We believe it is a natural right of working people to enjoy to the full extent the wealth created by their labor.

We believe that given the state of work in our current world, people must unite to obtain the full reward of their labor.

We believe that working people should exercise their rights cooperatively and economically for the benefit of all people.

Therefore, we, the International Association of Machinists and Aerospace Workers (IAM), pledge ourselves to work for our Members to continue to preserve and grow the IAM on the basis of solidarity and justice, and to strive for a higher standard of living for people who work.

                                                                                                    IAM LOCAL LODGE 126

Local 126 was chartered on October 20, 1890 and is one of the oldest Locals of the International Association of Machinist and Aerospace Workers.

There were 19 founding members and the head of the local was called a Grand Master Machinist.
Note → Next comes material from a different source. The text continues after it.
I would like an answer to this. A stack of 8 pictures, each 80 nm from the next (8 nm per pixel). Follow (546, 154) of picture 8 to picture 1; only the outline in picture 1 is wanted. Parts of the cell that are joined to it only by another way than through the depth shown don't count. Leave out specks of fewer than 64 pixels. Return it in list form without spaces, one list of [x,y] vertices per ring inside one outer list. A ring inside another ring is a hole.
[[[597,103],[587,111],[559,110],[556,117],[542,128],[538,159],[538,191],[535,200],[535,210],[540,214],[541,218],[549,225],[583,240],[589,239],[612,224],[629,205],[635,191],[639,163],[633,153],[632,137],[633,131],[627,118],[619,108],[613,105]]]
The gentleman’s name was Charles W. Fry. Starting in 1919 the title was changed to Business Representative.

The Local’s archives are extensive. We are in possession of the original charter and have handwritten minutes from monthly meetings as early as 1896.

The local has represented workers employed with municipalities’ right from the 1890 with members employed at the City of Chicago or Cook County. Our members were repairing buggies and carriages for the municipalities before the fleets were mechanized around 1920.

Local 126 also was and still is the political leader for the IAMAW in the State of Illinois.

With the Local setting the construction Prevailing Rate for the State of Illinois and taking political action in the State, we are the driving force for the working women, men and the middle class to maintain good wages, benefits, safe working conditions and dignity on the job.

With the generosity of the membership, Local 126 is also a responsible member of the Chicagoland Labor Community with our charitable contributions.

Being fortunate with active members, strong labor ties and a focused leadership, this small Chicago local will stand tall for the next 126 years protecting workers rights as we have for over the last century and a quarter.